═══ Excerpt to read ═══

I was ten years old. My brother was nine. We had never lost anyone close to us; our grandparents were all still alive, and no one we knew had died in our lifetime. Sure, we’d heard of people dying, our friends’ grandparents, Terry Fox… but it was so abstract. Death was not familiar to us. And this? This was immediate. This was happening to us. And our hearts were torn in two.
We had loved her so much, and now she was gone – how could that be? Surely if you loved someone as much as we loved Midnight, that love would be enough to keep her alive? We’d seen the Very Special Episode of Punky Brewster where her dog got hit by a car and was on the brink of death, and Punky’s impassioned speech at the last second (“Oh, no Brandon! I can’t give up! I’m not going to let you die! You still have squirrels to chase, and bones to bury! You’re going to be around for a long long time, you’ve just got to wake up! Brandon, wake up! Please Brandon! I love you, I love you, I love you!”) had woken him from his coma. Why wasn’t real life like that? I remember crying so hard into my pillow that my eyes literally swelled shut. My brother went to his room and punched the wall, over and over again, his tiny fists making dents in the drywall.

═══ Source material ═══

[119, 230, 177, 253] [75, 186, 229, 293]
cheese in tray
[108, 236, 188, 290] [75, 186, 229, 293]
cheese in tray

═══

**Things to do:**
1/ Retype part of the passage about losing Midnight, beginning at the words that have "I was ten years" and stopping after "torn in two.".
2/ Answer these about the passage about losing Midnight:
(a) How old was the narrator?
(b) What was the name of Punky Brewster's dog?
(c) What did the narrator's brother punch?
3/ Write what follows the final sentence of the passage about losing Midnight.
The data comes from a separate source.

**Answers to the tasks:**
1/
I was ten years old. My brother was nine. We had never lost anyone close to us; our grandparents were all still alive, and no one we knew had died in our lifetime. Sure, we’d heard of people dying, our friends’ grandparents, Terry Fox… but it was so abstract. Death was not familiar to us. And this? This was immediate. This was happening to us. And our hearts were torn in two.

2/
(a) Ten years old.
(b) Brandon.
(c) The wall in his room.

3/
Months later, our parents drove to the Humane Society, two hours away, and brought home another dog. We named her after an Ewok (again – it was 1986). She was an incredible, beautiful dog, and lived for seventeen years: long enough to see the theatrical re-release of the Star Wars movies so that people didn’t look at us all quizzically when we called her name (“what’s a Wicket?”) . As I mentioned in a previous post, she was never sick. Not once in her entire life, up until the final week. We loved her, and yes, I’ll admit, the painful memory of losing Midnight was pushed to the backs of our minds, because we had a running, barking, sock-chewing, alive dog to love, right in front of us.